The Fuels from Sunlight Hub hopes to find a way through their research to emulate the process of photosynthesis, the process by which plants turn light into energy. The goal of this hub is generating new liquid fuels using only materials that are plentiful - like sunlight, water, and carbon dioxide. This development would go a long way toward making solar fuels an accessible, reliable, and sustainable successor to petroleum-based fuels, reducing American dependence on foreign oil.

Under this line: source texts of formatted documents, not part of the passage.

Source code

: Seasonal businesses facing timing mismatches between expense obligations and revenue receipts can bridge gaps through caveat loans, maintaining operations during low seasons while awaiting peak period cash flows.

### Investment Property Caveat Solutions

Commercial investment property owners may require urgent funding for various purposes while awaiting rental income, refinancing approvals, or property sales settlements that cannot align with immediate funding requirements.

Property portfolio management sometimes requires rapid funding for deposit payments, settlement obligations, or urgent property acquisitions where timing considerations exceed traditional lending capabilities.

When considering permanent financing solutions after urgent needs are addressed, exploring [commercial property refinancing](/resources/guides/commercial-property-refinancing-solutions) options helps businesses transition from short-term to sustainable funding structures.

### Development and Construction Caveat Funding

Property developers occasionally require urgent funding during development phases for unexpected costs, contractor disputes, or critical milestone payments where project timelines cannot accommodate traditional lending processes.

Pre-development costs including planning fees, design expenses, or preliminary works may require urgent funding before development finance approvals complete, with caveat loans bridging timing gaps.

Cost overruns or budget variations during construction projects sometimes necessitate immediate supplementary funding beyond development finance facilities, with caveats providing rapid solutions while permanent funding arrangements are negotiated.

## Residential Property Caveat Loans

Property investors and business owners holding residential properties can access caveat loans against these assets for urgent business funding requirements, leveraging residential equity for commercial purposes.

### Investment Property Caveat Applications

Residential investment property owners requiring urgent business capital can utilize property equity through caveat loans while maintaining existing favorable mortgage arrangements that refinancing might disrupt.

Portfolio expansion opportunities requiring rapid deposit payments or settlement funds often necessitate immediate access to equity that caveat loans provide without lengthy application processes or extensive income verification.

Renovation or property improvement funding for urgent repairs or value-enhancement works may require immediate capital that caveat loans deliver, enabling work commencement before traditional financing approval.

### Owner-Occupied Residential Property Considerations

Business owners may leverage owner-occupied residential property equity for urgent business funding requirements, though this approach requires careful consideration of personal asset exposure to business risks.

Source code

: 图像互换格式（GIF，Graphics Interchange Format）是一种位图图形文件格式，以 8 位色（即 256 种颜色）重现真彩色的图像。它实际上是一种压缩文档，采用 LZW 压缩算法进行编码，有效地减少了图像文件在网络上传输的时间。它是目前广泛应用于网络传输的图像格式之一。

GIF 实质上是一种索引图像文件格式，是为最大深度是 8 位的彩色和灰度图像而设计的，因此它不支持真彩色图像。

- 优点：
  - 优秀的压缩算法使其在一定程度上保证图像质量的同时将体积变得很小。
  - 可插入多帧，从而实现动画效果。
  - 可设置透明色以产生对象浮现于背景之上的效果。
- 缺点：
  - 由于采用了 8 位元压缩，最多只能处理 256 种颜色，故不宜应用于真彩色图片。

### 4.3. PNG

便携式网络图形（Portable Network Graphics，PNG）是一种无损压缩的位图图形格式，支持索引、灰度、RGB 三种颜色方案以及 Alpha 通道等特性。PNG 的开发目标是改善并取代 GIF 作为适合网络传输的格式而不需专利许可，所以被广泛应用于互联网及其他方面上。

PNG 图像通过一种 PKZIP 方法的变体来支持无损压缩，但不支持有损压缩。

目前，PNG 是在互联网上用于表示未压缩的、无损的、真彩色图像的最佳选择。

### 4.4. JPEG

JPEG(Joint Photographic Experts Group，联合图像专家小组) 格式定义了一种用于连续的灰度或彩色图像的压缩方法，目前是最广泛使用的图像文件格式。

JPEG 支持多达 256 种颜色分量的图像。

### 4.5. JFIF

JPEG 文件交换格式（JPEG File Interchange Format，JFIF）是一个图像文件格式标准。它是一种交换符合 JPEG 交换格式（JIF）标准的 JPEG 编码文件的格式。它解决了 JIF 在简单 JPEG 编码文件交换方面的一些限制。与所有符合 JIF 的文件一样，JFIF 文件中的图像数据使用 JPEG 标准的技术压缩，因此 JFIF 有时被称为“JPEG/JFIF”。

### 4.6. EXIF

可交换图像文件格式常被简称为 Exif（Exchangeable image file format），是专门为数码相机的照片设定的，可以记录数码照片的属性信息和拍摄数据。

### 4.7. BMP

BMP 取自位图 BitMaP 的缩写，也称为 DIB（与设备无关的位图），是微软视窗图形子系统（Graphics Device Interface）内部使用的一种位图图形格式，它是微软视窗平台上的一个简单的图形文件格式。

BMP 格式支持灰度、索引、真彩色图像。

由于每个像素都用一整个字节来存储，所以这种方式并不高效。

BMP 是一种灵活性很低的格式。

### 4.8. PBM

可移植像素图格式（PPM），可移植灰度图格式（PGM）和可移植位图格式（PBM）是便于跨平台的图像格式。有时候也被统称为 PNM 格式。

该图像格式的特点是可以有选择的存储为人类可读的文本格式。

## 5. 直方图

The Energy Efficient Buildings Hub focuses on a whole and integrated systems approach to buildings rather than individual buildings systems (like heating, air conditioning, or windows). One of the initial tasks of the Hub is pioneering new data intensive techniques for designing and operating energy efficient buildings, including advanced computer modeling. The EEB Hub will use the data it collects over time as it attempts to find new, accurate, and cost-effective ways to assess existing buildings and ways to make them more energy efficiency overall. Through their work, JCAP expects to cut energy use in the U.S. building sector in half within 20 years.

Congress funded two more hubs this year. The Batteries and Energy Storage Hub will focus on accelerating research and development of electrochemical energy storage for transportation and the electric grid. The Critical Materials Hub will primarily focus on enhancing the domestic supply of materials critical for energy technology systems and reducing the quantities of those materials necessary for manufacturing and deploying those systems. 

Together the five hubs will shorten the path from laboratory innovation to technological development, and lead the way toward American competitiveness, economic growth and energy security.